The French Quarter was above the flooding that devastated the majority of New Orleans in the aftermath of Hurricane Katrina in 2005 (see: Effects of Hurricane Katrina in New Orleans), but Antoine's suffered from the hurricane winds which damaged part of the roof and knocked down a section of exterior wall. The extensive contents of Antoine's wine cellar were also lost due to a failure in the climate-control system; as of June 2006, the cellar is slowly being replenished, $10,000 per week being devoted to new purchases. The restaurant was able to reopen on December 29, 2005. In the wake of Katrina, Antoine's has added its first-ever Sunday Jazz Brunch program. Two years after Katrina, the restaurant nearly declared bankruptcy due to zero customer base but managed to hold on. It is currently one of the best restaurants in New Orleans in terms of revenue and customer patronage.

[Collected data entries]
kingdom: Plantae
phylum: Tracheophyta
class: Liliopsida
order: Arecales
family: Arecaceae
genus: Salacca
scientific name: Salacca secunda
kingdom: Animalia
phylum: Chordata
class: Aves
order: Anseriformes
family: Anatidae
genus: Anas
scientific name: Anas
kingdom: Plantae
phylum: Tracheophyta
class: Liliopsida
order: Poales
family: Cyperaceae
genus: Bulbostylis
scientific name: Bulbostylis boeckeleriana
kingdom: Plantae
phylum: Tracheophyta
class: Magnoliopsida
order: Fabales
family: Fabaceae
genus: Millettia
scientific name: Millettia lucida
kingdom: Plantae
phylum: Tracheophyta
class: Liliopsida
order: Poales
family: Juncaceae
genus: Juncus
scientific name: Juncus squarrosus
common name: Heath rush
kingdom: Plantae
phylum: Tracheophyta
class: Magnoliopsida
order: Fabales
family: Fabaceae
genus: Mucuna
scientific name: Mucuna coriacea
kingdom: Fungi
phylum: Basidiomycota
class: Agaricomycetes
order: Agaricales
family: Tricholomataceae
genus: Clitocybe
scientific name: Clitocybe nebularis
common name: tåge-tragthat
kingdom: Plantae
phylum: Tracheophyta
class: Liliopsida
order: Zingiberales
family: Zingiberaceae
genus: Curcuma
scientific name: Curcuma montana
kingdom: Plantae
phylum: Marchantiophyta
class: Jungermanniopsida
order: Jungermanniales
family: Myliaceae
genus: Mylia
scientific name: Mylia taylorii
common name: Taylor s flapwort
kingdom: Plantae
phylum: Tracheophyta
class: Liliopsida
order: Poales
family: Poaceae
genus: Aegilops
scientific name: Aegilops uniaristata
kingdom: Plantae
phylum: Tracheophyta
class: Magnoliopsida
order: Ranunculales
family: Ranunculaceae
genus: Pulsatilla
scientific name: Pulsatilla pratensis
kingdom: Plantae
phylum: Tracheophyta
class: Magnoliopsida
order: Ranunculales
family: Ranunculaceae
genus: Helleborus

> [Activity]
Write the next part of the passage on Antoine's restaurant after Hurricane Katrina, starting right after its last sentence.

> [Solved exercise]
==Famous dishes==
- Oysters Rockefeller
- Pompano en Papillote
- Beef Robespierre
- Toast St. Antoine
- Toast Balthazar
- Pompano Montgolfier
- Crawfish & Artichoke Gratinée
- Filet of Sole Joinville
- Filet of Beef Périgueux
- Bouchées à la Reine
- Becassine sur Canapé
- Oysters Bienville
- Oysters à la Ellis
- Oysters à la Foch
- Tomates à la Jules César
- Sole Marguery
- Trout Meunière
- Eggs Sardou
- Bouillabaisse à la Marseillaise
- Chicken Rochambeau
- Tripes à la mode de Caen
- Onion soup gratinée
- Escargots à la Bordelaise

There was a set of three oyster plates, 2-3-2, which, as of 1984, was not on the menu.